ASSIGNMENT: Copy each line of the data beneath in which the word "access" appears.

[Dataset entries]
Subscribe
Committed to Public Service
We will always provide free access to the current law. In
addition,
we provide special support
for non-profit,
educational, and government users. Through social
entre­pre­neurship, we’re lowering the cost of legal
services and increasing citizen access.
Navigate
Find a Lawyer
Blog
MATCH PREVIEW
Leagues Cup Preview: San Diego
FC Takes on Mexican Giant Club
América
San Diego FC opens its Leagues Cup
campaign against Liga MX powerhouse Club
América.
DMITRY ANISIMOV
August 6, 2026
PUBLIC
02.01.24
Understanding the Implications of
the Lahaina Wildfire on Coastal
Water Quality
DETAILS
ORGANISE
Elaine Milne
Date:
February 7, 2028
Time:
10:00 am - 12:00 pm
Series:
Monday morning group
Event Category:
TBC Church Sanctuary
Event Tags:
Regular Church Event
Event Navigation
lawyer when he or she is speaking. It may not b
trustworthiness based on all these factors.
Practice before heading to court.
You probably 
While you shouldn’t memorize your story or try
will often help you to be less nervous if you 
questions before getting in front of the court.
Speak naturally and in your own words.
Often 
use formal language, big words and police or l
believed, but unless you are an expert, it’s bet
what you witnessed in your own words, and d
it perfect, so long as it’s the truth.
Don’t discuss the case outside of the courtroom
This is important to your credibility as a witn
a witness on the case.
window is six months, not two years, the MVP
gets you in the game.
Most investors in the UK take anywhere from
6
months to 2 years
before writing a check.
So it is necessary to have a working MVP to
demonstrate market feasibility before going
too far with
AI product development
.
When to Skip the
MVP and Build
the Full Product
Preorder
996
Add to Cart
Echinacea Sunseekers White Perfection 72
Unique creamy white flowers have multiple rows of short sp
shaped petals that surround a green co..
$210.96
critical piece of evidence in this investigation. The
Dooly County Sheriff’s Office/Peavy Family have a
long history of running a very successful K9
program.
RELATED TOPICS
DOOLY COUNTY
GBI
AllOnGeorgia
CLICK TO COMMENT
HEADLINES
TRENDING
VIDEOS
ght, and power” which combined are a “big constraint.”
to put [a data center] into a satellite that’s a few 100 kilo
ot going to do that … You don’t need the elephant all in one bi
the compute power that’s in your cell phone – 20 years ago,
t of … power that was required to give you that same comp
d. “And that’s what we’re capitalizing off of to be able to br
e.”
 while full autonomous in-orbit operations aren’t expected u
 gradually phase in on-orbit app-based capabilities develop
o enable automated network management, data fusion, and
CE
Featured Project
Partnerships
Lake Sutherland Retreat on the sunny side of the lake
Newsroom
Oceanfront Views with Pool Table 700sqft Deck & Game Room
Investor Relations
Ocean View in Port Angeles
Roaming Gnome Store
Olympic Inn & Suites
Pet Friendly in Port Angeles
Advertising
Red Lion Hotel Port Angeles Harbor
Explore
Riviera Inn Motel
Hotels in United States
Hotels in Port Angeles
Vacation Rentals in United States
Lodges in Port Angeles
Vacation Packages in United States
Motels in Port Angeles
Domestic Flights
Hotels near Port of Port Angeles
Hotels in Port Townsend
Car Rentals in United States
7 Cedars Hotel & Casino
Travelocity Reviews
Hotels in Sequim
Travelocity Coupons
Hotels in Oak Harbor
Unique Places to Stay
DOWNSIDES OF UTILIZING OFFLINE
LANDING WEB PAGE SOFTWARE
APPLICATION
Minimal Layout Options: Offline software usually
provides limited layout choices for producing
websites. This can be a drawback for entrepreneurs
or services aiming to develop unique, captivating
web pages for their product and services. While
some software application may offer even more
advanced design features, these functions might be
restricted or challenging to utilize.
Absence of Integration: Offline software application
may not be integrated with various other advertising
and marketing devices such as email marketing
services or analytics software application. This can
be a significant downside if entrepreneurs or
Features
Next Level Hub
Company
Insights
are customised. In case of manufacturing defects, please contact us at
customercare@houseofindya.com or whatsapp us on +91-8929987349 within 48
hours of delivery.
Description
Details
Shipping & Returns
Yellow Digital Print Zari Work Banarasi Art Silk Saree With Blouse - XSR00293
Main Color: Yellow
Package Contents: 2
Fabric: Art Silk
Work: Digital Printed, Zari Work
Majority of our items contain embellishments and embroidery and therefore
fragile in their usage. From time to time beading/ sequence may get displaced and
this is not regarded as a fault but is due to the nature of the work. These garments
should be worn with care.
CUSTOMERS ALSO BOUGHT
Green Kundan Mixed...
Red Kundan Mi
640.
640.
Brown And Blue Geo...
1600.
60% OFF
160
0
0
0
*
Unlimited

RESPONSE FOR THIS EXERCISE:
We will always provide free access to the current law. In
services and increasing citizen access.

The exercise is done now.